Asked about the situation in Tibet, Sarkozy said: “His Holiness the Dalai Lama shared with me his worries, worries which are shared in Europe. We have had a wide discussion of this question.”
“His Holiness the Dalai Lama also told me of his concerns over Tibet,” Sarkozy said, adding that His Holiness “indicated how much he supported my visit to Beijing for the Olympic Games” opening ceremony.
“I am free as the French president and the EU president, I have values and convictions. Let’s not make things tense, the world doesn’t need it and it doesn’t correspond to reality,” Sarkozy added.
Addressing China’s outrage over his move to meet His Holiness the Dalai Lama, Sarkozy said: “One must approach this calmly.
“The world needs an open China that participates in global governance. China needs a powerful Europe that gives work to Chinese enterprise,” he said.
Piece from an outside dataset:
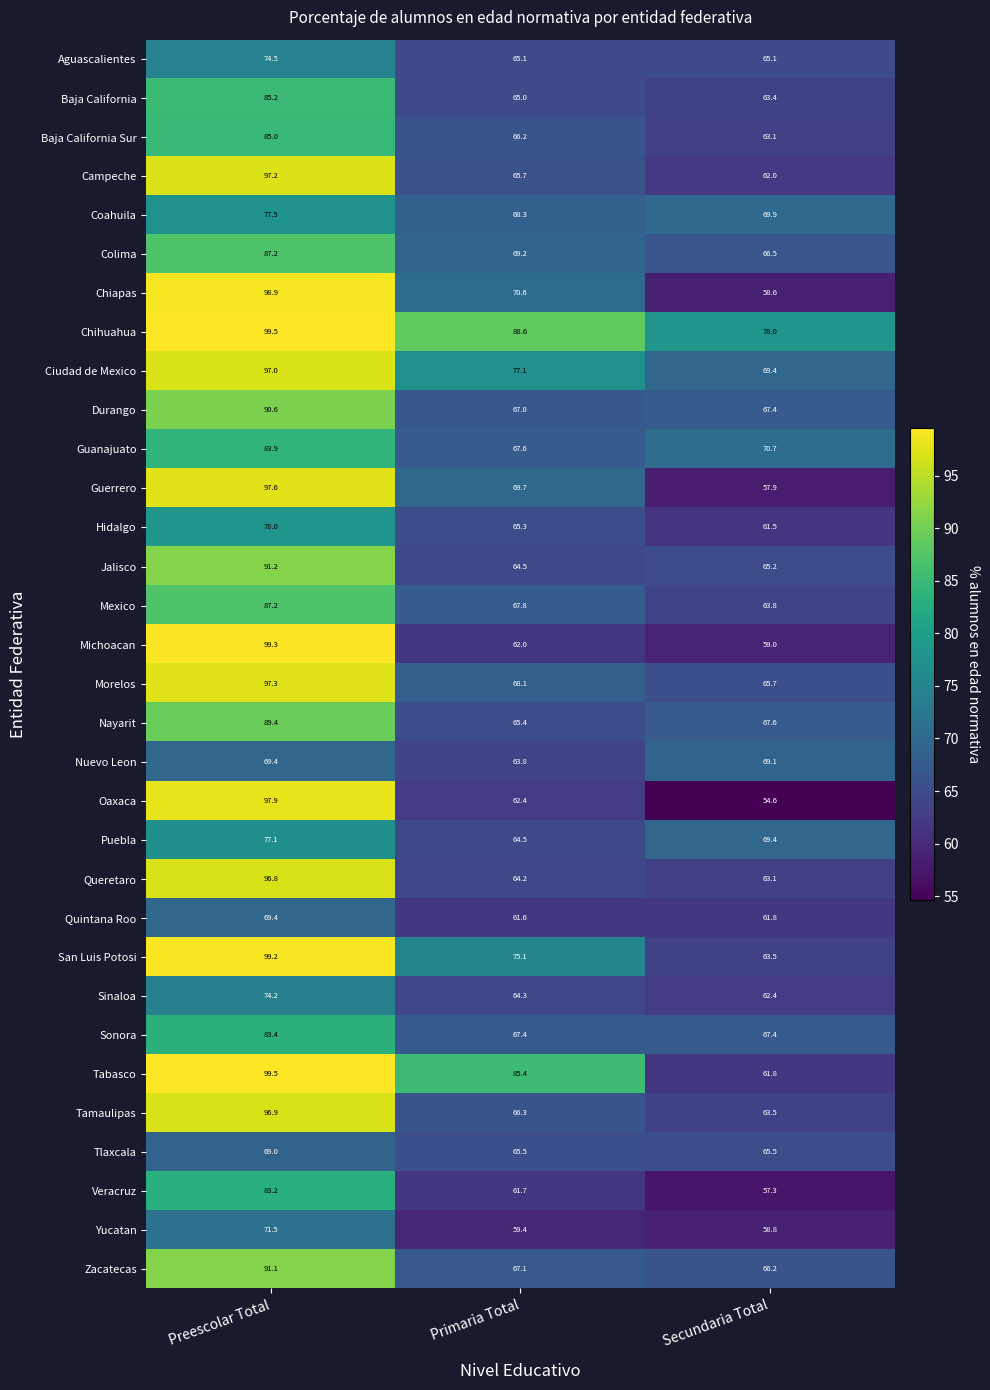

At which label is Guerrero closest to 77?

Primaria Total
Commenting on whether EU-China relations and trade could suffer over his planned meeting with Sarkozy, His Holiness the Dalai Lama on Friday remarked: “China also needs Europe.”
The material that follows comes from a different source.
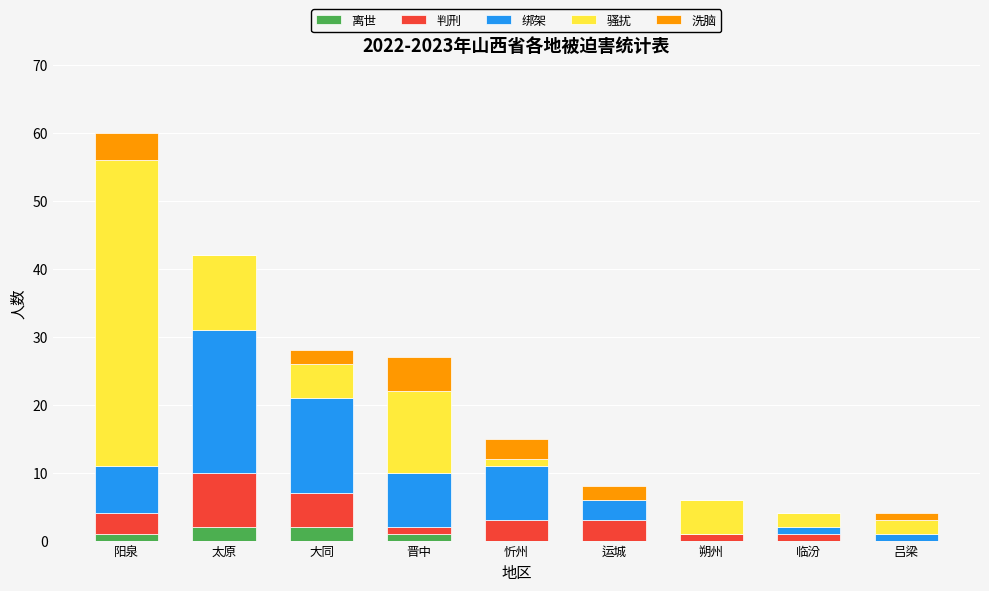

At which category is the sum across all series the highest?

阳泉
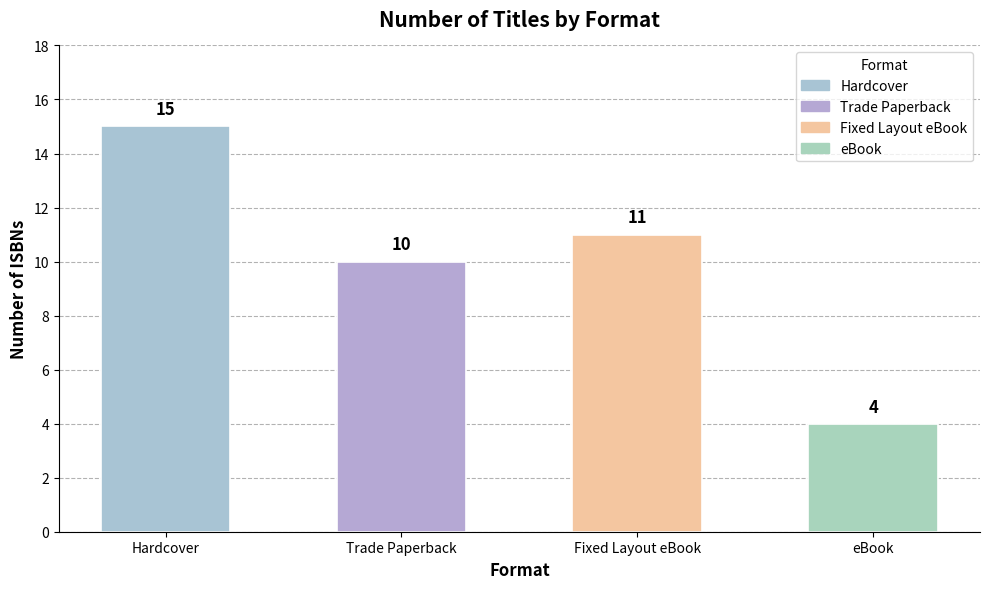

How many categories are shown in the chart?

4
Poland’s Prime Minister Donald Tusk also met with His Holiness Dalai Lama Saturday in the northern city of Gdansk, where as a past recipient of the Nobel Peace Prize His Holiness had been invited to ceremonies marking 25 years since Poland’s anti-communist Solidarity icon Lech Walesa received the honour.
Earlier on Saturday, His Holiness the Dalai Lama called for dialogue and compassion to solve the world’s problems.
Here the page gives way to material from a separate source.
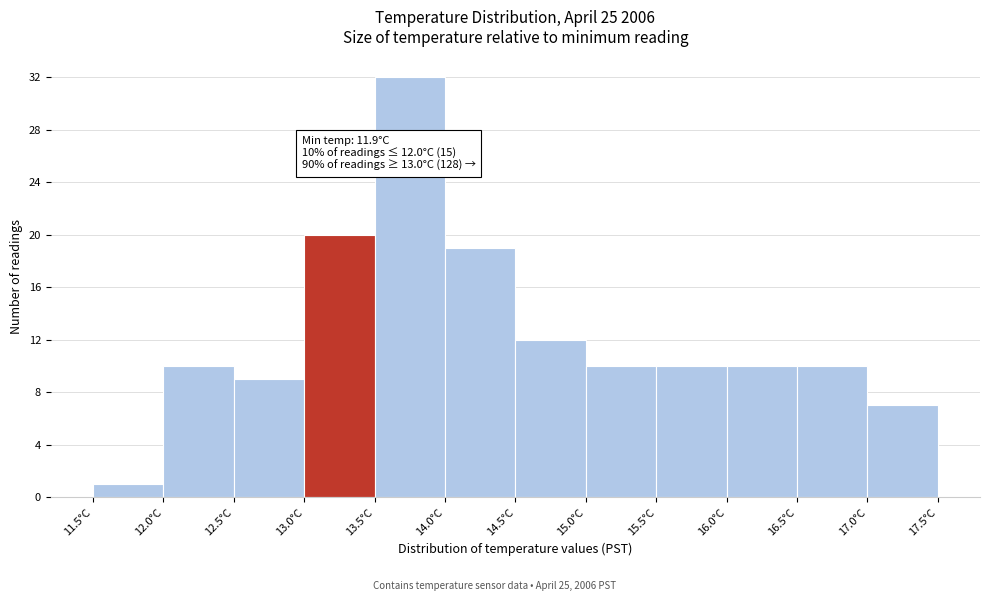

Over which range of the x-axis is the bar tallest?

13.5 to 14.0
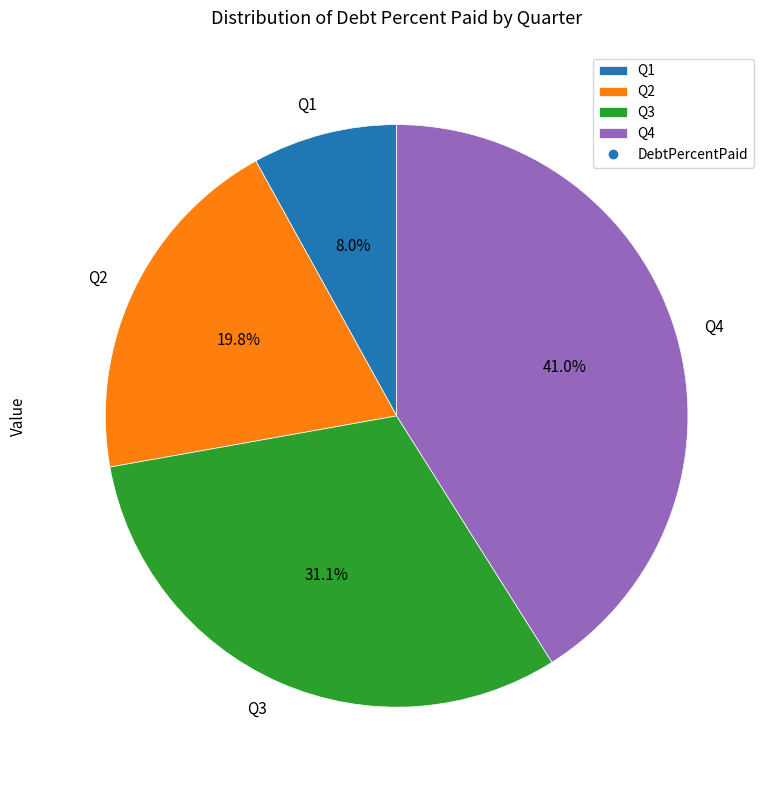

Combined, do Q1 and Q4 account for over 50%?

No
“Warfare failed to solve our problems in the last century, so this century should be a century of dialogue,” he told delegates, including Walesa, European Commission President Jose Manuel Barroso and Polish Prime Minister Donald Tusk.
European Commission President Jose Manuel Barroso also attended Saturday’s ceremonies in Gdansk.
–compiled from reports from Reuters and AFP.